Para una versión del I King

 

El porvenir es tan irrevocable
como el rígido ayer. No hay una cosa
que no sea una letra silenciosa
de la eterna escritura indescifrable
cuyo libro es el tiempo. Quien se aleja
de su casa ya ha vuelto. Nuestra vida
es la senda futura y recorrida.
Nada nos dice adiós. Nada nos deja.
No te rindas. La ergástula es oscura,
la firme trama es de incesante hierro,
pero en algún recodo de tu encierro
puede haber un descuido, una hendidura.
El camino es fatal como la flecha
pero en las grietas está Dios, que acecha.

 

 

Ein Traum 

 

Lo sabían los tres.
Ella era la compañera de Kafka.
Kafka la había soñado.
Lo sabían los tres.
Él era el amigo de Kafka.
Kafka lo habí soñado.
Lo sabían los tres.
La mujer le dijo al amigo:
Quiero que esta noche me quieras. 
Lo sabían los tres.
El hombre le contestó: Si pecamos,
Kafka dejará de soñarnos.
Uno lo supo.
No había nadie más en la tierra.
Kafka se dijo:
Ahora que se fueran los dos, he quedado solo.
Dejaré de soñarme.

 

 

Heráclito

 

Heráclito camina por la tarde

De Éfeso. La tarde lo ha dejado,

Sin que su voluntad lo decidiera,

En la margen de un río silencioso

Cuyo destino y cuyo nombre ignora.

Hay un Jano de piedra y unos álamos

Se mira en el espejo fugitivo

Y descubre y trabaja la sentencia

Que las generaciones de los hombres

No dejarán caer. Su voz declara:

Nadie baja dos veces a las aguas

Del mismo río. Se detiene. Siente

Con el asombro de un horror sagrado

Que él también es un río y una fuga.

Quiere recuperar esa mañana

Y su noche y la víspera. No puede.

Repite la sentencia. La ve impresa

En futuros y claros caracteres

En una de las páginas de Burnet.

Heráclito no sabe griego. Jano,

Dios de las puertas, es un dios latino.

Heráclito no tiene ayer ni ahora.

Es un mero artificio que ha soñado

Un hombre gris a orillas del Red Cedar,

Un hombre que entreteje endecasílabos

Para no pensar tanto en Buenos Aires

Y en los rostros queridos. Uno falta.

 

 

East Lansing 1976

 

No eres los otros

No te habrá de salvar lo que dejaron
escrito aquellos que tu miedo implora;
no eres los otros y te ves ahora
centro del laberinto que tramaron
tus pasos. No te salva la agonía
de Jesús o de Sócrates ni el fuerte
Siddhartha de oro que aceptó la muerte
en un jardín, al declinar el día.
Polvo también es la palabra escrita
por tu mano o el verbo pronunciado
por tu boca. No hay lástima en el Hado
y la noche de Dios es infinita.
Tu materia es el tiempo, el incesante
tiempo. Eres cada solitario instante.

 

 

La moneda de hierro

 

Aquí está la moneda de hierro. Interroguemos
las dos contrarias caras que serán la respuesta
de la terca demanda que nadie no se ha hecho:
¿Por qué precisa un hombre que una mujer lo quiera?

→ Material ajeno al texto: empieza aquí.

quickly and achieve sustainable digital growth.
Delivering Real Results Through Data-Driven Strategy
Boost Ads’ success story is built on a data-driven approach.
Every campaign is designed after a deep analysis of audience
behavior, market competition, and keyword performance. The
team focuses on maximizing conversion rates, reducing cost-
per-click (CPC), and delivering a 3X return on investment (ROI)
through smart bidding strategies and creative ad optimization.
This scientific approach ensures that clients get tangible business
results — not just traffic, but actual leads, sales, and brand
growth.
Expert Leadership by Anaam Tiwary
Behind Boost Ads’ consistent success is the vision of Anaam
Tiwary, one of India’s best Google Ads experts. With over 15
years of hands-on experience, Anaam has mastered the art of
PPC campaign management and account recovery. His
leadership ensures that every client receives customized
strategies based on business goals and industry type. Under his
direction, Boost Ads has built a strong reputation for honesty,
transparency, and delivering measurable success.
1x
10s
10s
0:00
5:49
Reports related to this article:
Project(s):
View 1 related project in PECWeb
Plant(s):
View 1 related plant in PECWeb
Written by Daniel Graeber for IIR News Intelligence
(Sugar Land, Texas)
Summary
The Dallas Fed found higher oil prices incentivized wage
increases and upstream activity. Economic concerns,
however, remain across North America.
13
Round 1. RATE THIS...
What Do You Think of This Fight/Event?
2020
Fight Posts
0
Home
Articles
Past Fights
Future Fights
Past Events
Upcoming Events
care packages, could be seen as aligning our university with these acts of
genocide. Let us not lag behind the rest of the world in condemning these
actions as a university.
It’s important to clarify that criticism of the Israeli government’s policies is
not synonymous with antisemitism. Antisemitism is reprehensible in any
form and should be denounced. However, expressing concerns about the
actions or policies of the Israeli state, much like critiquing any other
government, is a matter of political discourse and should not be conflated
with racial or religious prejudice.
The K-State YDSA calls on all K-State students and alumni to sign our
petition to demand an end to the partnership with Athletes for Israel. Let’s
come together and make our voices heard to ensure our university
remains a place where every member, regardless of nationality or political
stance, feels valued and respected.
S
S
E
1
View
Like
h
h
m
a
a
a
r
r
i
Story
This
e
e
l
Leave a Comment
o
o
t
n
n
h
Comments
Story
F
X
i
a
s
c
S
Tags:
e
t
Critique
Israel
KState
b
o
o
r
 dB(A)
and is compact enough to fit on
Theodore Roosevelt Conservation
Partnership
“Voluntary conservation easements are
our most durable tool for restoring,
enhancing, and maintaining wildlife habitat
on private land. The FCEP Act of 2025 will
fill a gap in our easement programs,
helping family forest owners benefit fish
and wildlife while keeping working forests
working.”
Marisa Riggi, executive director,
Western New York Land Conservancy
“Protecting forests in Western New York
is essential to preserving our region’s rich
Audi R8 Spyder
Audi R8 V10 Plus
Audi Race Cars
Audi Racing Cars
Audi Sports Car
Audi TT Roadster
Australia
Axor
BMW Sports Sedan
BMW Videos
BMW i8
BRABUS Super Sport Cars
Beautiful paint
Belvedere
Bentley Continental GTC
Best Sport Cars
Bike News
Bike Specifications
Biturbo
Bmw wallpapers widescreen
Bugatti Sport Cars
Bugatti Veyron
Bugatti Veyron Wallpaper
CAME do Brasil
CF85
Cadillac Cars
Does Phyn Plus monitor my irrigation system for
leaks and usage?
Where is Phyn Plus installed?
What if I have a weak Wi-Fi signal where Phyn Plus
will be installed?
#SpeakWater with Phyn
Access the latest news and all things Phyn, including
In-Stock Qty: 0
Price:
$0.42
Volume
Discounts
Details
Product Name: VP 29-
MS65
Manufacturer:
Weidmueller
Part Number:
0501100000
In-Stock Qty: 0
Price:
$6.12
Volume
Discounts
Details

Miremos. En el orbe superior se entretejan
el firmamento cuádruple que sostiene el diluvio
y las inalterables estrellas planetarias.
Adán, el joven padre, y el joven Paraíso.

La tarde y la mañana. Dios en cada criatura.
En ese laberinto puro está tu reflejo.
Arrojemos de nuevo la moneda de hierro
que es también un espejo magnífico. Su reverso
es nadie y nada y sombra y ceguera. Eso eres.
De hierro las dos caras labran un solo eco.
Tus manos y tu lengua son testigos infieles.
Dios es el inasible centro de la sortija.
No exalta ni condena. Obra mejor: olvida.
Maculado de infamia ¿por qué no han de quererte?
En la sombra del otro buscamos nuestra sombra;
en el cristal del otro, nuestro cristal recíproco.